- _Requirement_
For each line of the listing that contains "used", make a copy and return it.

- _Source records_
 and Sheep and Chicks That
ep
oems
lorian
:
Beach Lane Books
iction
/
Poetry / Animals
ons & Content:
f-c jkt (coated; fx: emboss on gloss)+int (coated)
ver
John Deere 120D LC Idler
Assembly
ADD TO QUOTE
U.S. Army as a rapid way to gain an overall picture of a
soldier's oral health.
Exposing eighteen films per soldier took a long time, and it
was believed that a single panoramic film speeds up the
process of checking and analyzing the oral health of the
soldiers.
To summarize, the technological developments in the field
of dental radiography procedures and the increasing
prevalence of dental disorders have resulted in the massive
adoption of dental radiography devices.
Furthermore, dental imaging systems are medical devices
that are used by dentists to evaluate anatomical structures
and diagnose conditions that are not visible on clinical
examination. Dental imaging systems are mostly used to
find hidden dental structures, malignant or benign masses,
* * *
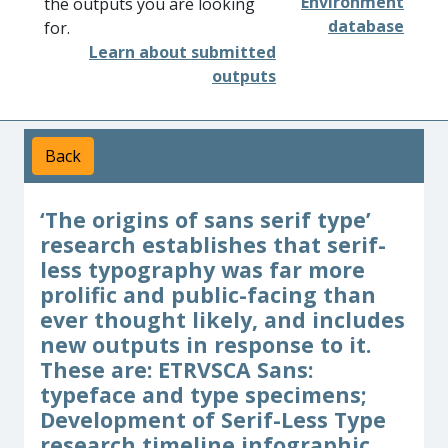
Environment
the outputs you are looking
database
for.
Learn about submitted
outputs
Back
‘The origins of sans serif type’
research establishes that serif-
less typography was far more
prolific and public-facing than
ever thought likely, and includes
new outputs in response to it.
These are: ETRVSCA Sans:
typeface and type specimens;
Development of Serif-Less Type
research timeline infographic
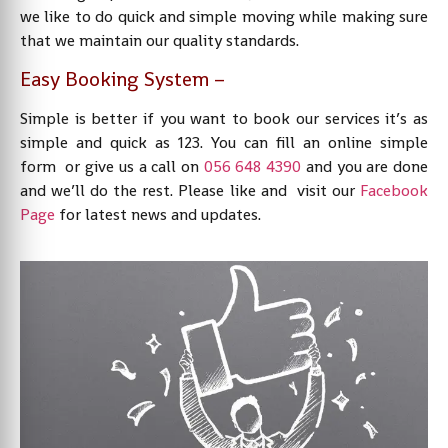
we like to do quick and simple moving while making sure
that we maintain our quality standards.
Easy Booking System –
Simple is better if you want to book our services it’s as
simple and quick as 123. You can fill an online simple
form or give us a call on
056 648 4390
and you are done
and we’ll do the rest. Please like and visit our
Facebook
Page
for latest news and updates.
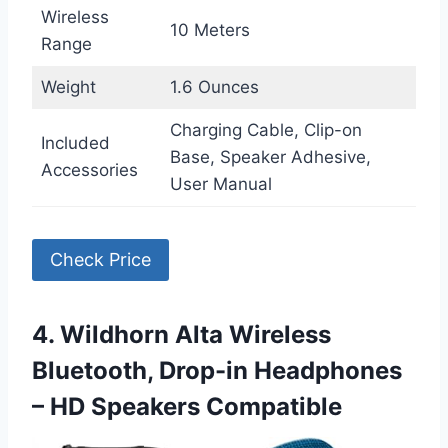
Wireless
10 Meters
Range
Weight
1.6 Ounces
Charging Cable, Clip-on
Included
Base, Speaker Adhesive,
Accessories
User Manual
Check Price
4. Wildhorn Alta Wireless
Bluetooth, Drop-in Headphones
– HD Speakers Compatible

- _Problem solution_
that are used by dentists to evaluate anatomical structures
examination. Dental imaging systems are mostly used to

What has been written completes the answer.